Un crucifijo bañado por las lágrimas del cielo
El protagonista de la oración que la noche del viernes 27 de marzo –un anticipo del Viernes Santo– celebró el papa Francisco en una plaza de San Pedro vacía y sumergida en un silencio irreal, fue él. El crucifijo, con la lluvia regando su cuerpo, como añadiendo a la sangre pintada en la madera esa agua que el Evangelio nos cuenta que manó de la herida causada por la lanza.
Ese Cristo crucificado que sobrevivió a las llamas, que los romanos sacaban en procesión contra la peste, ese Cristo crucificado que san Juan Pablo II abrazó durante la liturgia penitencial del Jubileo del año 2000, fue el protagonista silencioso e inerme en el centro de un espacio vacío. Hasta María, Salus populi Romani, encapsulada de tal manera que la lluvia oscureció su imagen, parecía querer ceder el paso, casi desaparecer humildemente, frente a Él, elevado a la cruz para la salvación del mundo.

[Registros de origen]
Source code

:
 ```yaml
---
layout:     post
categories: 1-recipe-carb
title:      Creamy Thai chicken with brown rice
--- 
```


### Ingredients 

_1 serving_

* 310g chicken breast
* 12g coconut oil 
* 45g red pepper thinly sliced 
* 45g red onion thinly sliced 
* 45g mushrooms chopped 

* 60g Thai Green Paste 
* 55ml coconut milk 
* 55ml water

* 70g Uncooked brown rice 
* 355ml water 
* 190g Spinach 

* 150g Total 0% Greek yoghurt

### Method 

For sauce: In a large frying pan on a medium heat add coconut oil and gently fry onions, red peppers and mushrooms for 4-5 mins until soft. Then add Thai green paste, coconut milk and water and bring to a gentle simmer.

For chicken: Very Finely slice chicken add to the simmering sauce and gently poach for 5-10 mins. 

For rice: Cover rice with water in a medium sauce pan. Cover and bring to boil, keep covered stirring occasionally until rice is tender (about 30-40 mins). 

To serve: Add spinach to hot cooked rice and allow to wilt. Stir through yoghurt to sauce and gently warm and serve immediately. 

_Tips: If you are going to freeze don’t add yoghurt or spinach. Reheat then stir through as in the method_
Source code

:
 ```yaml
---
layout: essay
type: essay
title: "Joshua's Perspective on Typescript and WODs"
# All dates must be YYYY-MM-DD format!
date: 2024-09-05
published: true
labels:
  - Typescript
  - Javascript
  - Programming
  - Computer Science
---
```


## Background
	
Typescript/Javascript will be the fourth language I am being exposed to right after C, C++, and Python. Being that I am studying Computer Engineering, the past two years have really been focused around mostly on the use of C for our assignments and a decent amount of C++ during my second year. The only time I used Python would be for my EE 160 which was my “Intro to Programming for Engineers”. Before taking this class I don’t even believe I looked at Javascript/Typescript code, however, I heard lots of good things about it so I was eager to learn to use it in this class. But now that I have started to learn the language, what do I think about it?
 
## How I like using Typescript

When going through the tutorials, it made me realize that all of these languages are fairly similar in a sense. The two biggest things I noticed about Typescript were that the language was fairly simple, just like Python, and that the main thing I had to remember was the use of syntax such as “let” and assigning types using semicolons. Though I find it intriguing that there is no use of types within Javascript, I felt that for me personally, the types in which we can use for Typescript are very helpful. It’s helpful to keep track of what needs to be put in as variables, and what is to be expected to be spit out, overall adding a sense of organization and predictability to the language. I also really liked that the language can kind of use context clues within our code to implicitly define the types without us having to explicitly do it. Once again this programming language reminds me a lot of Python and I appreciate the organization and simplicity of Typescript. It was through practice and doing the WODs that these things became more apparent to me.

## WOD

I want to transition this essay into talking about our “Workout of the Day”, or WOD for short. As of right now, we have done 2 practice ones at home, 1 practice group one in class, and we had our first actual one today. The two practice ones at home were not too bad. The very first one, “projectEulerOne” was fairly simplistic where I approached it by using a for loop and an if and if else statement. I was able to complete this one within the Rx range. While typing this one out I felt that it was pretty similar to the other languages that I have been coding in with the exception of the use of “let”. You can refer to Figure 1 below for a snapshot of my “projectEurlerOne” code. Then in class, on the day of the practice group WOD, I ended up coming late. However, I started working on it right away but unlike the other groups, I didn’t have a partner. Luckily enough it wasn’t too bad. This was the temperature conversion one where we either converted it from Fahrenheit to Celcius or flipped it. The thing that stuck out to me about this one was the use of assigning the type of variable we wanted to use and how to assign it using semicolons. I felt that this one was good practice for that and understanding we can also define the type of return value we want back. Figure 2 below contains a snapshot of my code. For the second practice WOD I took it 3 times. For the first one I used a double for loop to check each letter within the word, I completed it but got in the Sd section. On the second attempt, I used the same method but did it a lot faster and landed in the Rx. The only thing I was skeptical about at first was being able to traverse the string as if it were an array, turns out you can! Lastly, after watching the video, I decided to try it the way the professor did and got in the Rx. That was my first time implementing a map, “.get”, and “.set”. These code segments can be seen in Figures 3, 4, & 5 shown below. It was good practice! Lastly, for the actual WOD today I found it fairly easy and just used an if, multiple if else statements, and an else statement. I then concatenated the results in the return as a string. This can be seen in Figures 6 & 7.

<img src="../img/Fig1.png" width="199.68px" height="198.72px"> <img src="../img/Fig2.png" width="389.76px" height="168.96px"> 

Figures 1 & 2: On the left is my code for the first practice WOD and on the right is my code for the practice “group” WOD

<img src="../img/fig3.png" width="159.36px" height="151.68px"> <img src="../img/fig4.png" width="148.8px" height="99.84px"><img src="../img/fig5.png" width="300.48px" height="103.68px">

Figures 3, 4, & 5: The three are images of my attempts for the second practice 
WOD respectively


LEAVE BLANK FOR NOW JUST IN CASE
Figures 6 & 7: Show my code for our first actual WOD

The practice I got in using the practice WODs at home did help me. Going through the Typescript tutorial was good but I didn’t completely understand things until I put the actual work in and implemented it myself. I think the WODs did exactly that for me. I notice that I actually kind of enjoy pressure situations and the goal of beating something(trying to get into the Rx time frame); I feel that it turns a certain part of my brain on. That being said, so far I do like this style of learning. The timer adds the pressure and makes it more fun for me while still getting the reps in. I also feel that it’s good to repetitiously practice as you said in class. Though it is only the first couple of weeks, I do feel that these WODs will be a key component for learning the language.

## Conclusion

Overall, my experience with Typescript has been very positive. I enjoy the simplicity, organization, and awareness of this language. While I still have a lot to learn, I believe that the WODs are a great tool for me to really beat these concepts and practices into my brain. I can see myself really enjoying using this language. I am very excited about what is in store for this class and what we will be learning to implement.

*Aplica lo leído*.
1. Según el texto sobre el crucifijo, ¿qué le ocurrió a ese Cristo crucificado en el pasado? Enumera todo lo que se menciona.
2. Traduce al inglés esta oración del texto sobre el crucifijo: «Hasta María, Salus populi Romani, encapsulada de tal manera que la lluvia oscureció su imagen, parecía querer ceder el paso, casi desaparecer humildemente, frente a Él, elevado a la cruz para la salvación del mundo».
3. Reproduce sin cambios el pasaje del texto sobre el crucifijo que comienza con «Un crucifijo bañado» y continúa hasta «por la lanza.».

*Respuestas*.
1.
- Sobrevivió a las llamas.
- Los romanos lo sacaban en procesión contra la peste.
- San Juan Pablo II lo abrazó durante la liturgia penitencial del Jubileo del año 2000.

2. Even Mary, Salus populi Romani, encased in such a way that the rain darkened her image, seemed to want to give way, almost to disappear humbly, before Him, raised on the cross for the salvation of the world.

3.
Un crucifijo bañado por las lágrimas del cielo
El protagonista de la oración que la noche del viernes 27 de marzo –un anticipo del Viernes Santo– celebró el papa Francisco en una plaza de San Pedro vacía y sumergida en un silencio irreal, fue él. El crucifijo, con la lluvia regando su cuerpo, como añadiendo a la sangre pintada en la madera esa agua que el Evangelio nos cuenta que manó de la herida causada por la lanza.